Jamaica’s Minister of Foreign Affairs and Foreign Trade, Senator A.J. Nicholson (left), and his Trinidad and Tobago counterpart, Winston Dookeran, in discussion prior to the start of a meeting in Kingston on December 2 to discuss issues of free movement and free trade within the context of the Caribbean Single Market and Economy (CSME). JIS photo
By Athaliah Reynolds-Baker
KINGSTON, Jamaica (JIS) -- Jamaica’s minister of foreign affairs and foreign trade, Senator A.J. Nicholson, and his Trinidad and Tobago counterpart, Winston Dookeran, have vowed to find mutually beneficial solutions to the current immigration and trade impasse affecting both countries.
Dookeran and his four-member delegation were on a two-day visit to Jamaica, at Nicholson’s invitation, to participate in discussions on the matters of free movement and free trade within the context of the Caribbean Single Market and Economy (CSME).
The meetings, which commenced on December 2 at the offices of the Foreign Ministry in New Kingston, also stemmed from a recent incident in which 13 Jamaicans were refused entry into the twin island republic.
In a statement to the press before the meeting, Nicholson said Dookeran arrived in Jamaica at a time of “considerable discontent and unease with our regional integration movement”.
He stated that the treatment meted out to Jamaicans at the Piarco International Airport and the sharp increase in the number of Jamaicans being returned from Trinidad and Tobago, have generated considerable public outrage.
He noted that this has undoubtedly affected confidence in the region’s integration movement; diminished goodwill on the part of many Jamaicans at home and in the Diaspora towards the twin island republic; as well as threaten to change patterns of consumption in Jamaica.
Nicholson said he hoped that the two countries can arrive at a mutually beneficial solution to the current problems.
“We hope to lay a foundation, over the next two days that will redound to our mutual benefit. This is of the utmost importance, as a regional integration movement which does and is perceived as protecting and advancing the interests of all sides, is vital to the progress of our regional enterprise,” he stated.

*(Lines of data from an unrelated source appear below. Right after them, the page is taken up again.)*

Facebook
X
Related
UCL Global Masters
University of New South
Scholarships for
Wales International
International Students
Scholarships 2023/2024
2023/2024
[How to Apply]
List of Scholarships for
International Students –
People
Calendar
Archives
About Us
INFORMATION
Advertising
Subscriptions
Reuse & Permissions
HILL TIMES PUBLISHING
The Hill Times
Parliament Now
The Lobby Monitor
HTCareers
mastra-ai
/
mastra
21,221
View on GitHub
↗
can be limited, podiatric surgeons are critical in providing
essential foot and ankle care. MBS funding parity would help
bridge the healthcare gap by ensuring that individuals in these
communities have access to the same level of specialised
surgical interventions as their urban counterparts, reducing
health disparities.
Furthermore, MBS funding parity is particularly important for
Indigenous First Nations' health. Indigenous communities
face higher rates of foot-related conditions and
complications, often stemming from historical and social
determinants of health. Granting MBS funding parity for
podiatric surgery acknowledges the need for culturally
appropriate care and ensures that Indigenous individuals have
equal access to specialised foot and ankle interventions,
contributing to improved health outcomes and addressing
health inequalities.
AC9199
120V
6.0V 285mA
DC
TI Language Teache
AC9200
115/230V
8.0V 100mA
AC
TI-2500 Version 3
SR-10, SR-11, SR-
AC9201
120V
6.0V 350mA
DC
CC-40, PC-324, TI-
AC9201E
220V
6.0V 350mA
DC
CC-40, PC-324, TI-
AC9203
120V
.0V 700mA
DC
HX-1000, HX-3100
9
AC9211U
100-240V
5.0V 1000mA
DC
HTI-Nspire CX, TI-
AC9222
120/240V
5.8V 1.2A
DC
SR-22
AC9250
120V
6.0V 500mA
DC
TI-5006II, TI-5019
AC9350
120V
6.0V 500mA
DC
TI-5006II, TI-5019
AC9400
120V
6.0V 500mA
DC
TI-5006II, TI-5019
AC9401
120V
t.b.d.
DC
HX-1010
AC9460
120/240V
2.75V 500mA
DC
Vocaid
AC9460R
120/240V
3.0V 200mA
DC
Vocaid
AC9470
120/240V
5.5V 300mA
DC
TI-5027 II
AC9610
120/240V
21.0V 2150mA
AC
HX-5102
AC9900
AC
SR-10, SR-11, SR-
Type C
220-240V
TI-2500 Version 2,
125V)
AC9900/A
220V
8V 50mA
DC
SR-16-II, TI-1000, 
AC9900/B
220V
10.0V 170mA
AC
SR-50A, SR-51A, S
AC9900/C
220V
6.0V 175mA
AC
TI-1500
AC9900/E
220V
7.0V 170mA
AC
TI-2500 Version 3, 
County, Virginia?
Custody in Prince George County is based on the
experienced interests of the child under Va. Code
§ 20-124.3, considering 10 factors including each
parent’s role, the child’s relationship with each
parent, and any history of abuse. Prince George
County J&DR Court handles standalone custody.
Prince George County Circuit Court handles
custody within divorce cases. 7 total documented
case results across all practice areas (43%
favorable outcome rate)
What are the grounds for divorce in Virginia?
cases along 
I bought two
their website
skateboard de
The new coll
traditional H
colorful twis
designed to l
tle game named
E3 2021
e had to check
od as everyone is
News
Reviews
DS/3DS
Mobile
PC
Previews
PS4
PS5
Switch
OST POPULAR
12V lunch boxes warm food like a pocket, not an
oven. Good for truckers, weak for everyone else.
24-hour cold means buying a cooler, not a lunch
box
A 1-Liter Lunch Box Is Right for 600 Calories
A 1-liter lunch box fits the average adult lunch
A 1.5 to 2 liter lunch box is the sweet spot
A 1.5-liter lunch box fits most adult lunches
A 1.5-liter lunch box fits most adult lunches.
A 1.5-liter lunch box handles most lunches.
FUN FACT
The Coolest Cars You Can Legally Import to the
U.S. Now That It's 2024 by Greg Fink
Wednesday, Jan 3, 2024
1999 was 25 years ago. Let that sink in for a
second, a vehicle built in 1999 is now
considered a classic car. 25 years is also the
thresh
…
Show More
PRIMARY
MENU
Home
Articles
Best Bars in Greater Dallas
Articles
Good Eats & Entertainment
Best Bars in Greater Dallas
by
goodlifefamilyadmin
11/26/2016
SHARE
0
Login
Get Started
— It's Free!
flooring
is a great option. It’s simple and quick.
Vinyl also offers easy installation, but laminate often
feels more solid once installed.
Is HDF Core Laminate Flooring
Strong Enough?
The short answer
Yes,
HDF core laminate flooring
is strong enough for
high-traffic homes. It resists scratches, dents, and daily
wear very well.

In his response, Dookeran said he believes the current trade and immigration impasse between the two countries can be solved amicably without the development of a “trade war”.
“It is of no benefit to Trinidad and Tobago or to Jamaica to allow a trade war to develop – both our countries will suffer. [We will] suffer in terms of investment, employment and in terms of building our own productive capability,” he remarked.
Dookeran and his delegation are in Jamaica to engage in open and constructive dialogue and to find solutions to the problems affecting the two nations.
He said he was also pleased with the outcome of a meeting held earlier in the day with members of the private sector community, including the Jamaica Exporters’ Association; the Jamaica Manufacturers’ Association; the Private Sector Organisation of Jamaica and the Jamaica Chamber of Commerce.
“It was indeed a meeting of great insights, for I heard from them detailed and practical ways that this problem can be addressed. I entertain those thoughts with a great sense of humility for these are the people on the ground – they know what is happening,” he stated.